Give the number of lines in the records below that include "detection", and nothing more.

» The data

□ □ □

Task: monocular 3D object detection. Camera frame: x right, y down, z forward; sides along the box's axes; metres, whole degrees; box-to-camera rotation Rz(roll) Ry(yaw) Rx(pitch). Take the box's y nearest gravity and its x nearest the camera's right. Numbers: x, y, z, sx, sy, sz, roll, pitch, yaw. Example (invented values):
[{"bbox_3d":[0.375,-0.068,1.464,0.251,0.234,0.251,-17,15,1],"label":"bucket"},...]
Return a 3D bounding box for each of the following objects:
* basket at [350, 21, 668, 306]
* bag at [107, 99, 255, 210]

□ □ □

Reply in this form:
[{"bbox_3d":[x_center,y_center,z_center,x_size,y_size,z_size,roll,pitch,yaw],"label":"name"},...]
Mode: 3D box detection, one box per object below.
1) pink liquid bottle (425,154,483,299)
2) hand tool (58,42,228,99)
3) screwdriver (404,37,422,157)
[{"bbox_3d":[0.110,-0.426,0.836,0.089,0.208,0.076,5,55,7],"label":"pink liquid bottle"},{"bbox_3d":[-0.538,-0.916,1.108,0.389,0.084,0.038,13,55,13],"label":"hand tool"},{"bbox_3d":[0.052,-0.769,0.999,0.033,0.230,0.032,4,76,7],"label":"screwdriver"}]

□ □ □

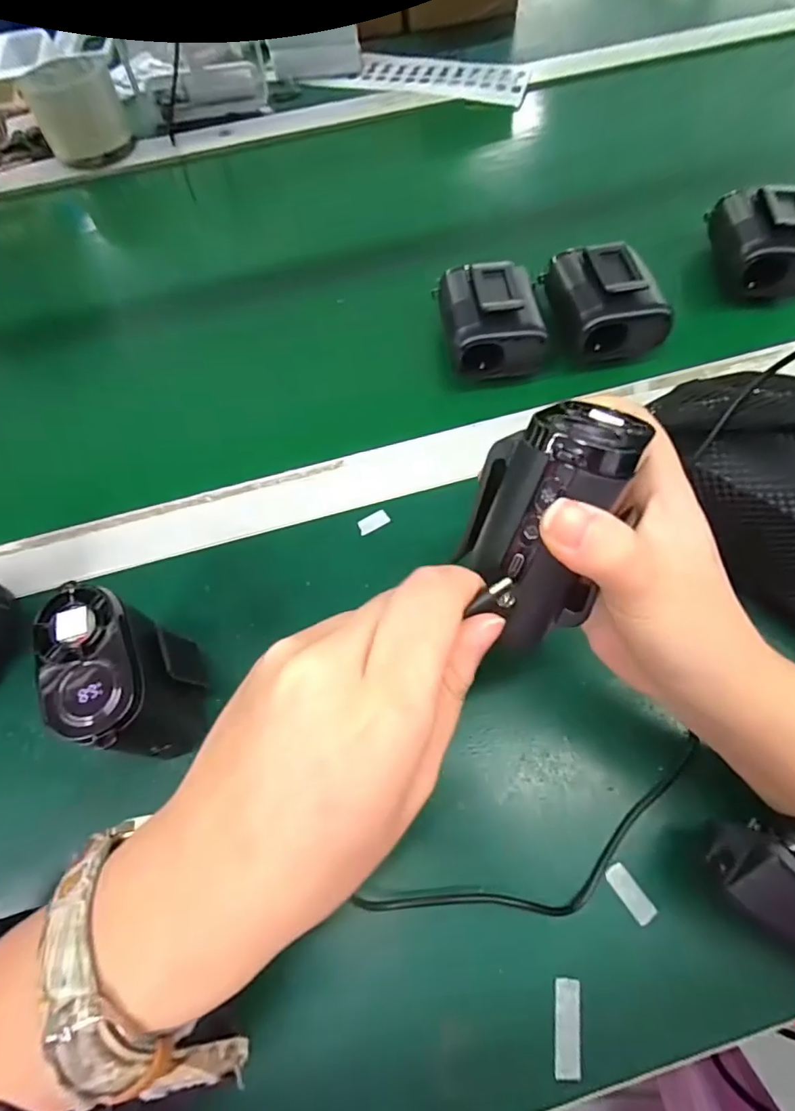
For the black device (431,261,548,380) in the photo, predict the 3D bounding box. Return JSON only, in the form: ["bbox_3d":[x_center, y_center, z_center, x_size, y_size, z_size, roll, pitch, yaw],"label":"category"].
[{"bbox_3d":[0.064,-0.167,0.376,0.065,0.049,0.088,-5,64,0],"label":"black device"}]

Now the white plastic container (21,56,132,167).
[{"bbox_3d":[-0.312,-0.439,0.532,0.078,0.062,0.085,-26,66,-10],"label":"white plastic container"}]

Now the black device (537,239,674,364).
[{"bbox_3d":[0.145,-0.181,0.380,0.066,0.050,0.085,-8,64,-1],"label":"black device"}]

□ □ □

» Answer for the task
2